Die schuf die EKHN erst wieder Ende der 1950er Jahre - mit neuem, bundesweit ziemlich einmaligem Fokus. „Die Pfarrchronik dient der vertraulichen Information der Nachfolgerinnen und Nachfolger im Pfarramt über das Gemeindeleben und soll ihnen für die Ausübung des Pfarramtes in der jeweiligen Kirchengemeinde sachdienlich und hilfreich sein“, heißt es in der letzten, bis Ende 2023 gültigen Fassung der entsprechenden Verwaltungsverordnung. Dass die Pflicht nun ohne großes Aufheben abgeschafft wird, hat auch mit dem Spar- und Reformprozess „ekhn2020“ zu tun. Bei größeren Gemeindeverbünden mit Verkündigungsteams galt die Fortführung von Geheimberichten in den Händen einer einzelnen Person nicht mehr als zeitgemäß.
„Unersetzliche Möglichkeit, tief in die Gemeindegeschichte einzutauchen“
Doch das sehen nicht alle in der EKHN so. Johannes Hoffmann, zuständig für die Notfallseelsorge in Mainz, war lange Gemeindepfarrer im rheinhessischen Guntersblum. Er empfand das Führen einer Chronik über so lange Zeiträume als sehr hilfreich: „Nicht nur besondere Ereignisse wie den Einbau einer neuen Heizung für die Kirche, sondern auch Subtiles wie die Diskussionen über die Zulassung von gleichgeschlechtlichen Paaren zur Trauung in der Kirche oder offener Streit zwischen Kirchenvorstehern konnte dort einen Niederschlag finden.“ Das Führen einer Chronik biete den amtierenden Pfarrpersonen eine „unersetzliche Möglichkeit, tief in die Gemeindegeschichte einzutauchen und Zusammenhänge besser verstehen zu können“.

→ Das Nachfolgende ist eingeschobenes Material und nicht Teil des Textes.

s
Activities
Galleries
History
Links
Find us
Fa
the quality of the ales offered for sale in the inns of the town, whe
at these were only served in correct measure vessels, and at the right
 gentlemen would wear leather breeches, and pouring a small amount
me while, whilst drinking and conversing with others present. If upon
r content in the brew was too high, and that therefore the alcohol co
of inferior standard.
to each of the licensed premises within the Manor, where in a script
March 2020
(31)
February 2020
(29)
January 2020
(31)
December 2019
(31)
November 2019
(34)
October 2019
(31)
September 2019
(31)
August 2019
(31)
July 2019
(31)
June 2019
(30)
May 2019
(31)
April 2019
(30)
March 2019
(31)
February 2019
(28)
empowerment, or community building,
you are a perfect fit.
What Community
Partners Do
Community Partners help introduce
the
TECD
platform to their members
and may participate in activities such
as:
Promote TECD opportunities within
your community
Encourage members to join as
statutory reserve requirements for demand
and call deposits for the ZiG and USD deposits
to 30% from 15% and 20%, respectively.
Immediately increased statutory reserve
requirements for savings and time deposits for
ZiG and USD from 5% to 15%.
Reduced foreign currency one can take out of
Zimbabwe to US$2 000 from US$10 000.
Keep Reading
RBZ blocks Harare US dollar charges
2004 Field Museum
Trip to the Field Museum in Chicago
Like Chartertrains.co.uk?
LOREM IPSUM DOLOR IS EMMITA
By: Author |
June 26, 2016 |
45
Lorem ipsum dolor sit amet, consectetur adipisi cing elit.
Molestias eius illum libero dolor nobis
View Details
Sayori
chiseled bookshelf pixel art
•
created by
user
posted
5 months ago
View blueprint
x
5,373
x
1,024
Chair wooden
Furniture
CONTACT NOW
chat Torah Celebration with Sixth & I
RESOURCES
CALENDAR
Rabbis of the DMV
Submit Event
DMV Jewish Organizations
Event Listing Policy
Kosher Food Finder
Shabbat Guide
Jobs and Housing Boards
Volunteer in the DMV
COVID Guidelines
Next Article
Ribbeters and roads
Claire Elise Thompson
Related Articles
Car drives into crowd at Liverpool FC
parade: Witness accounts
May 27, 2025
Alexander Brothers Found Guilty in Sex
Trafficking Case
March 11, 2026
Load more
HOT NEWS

So war etwa zu erfahren, dass einer von Hoffmanns Vorgängern von den eigenen Gemeindemitgliedern als Kommunist beschimpft worden war, weil er in den 1970er und 1980er Jahren der Friedens- und Umweltschutzbewegung zuneigte. Zur Zeit der NS-Herrschaft gibt es oftmals in den Chroniken hingegen kaum Angaben. In Guntersblum etwa soll noch bis 1961 ein einstiger SA-Mann Pfarrer gewesen sein, der vor der Pensionierung alle Einträge für den Zeitraum zwischen 1933 und 1945 aus dem dicken Lederbuch herausschnitt und neu verfasste.
Die kircheninternen Geheimberichte werden im Darmstädter Zentralarchiv der EKHN geschützt in einem klimatisierten Raum gelagert. 110 Jahre nach Ablauf der beschriebenen Ereignisse sollen sie für konkrete Forschungsanfragen zugänglich gemacht werden. Der Mainzer Kirchenhistoriker Wolfgang Breul wünscht sich von der Landeskirche etwas weniger strenge Datenschutzbestimmungen für Wissenschaftler. Manche der Chroniken könnten von großem Interesse für die Geschichtswissenschaft sein, auch zu jüngeren Ereignissen in Hessen, etwa der Auseinandersetzung um die Startbahn West.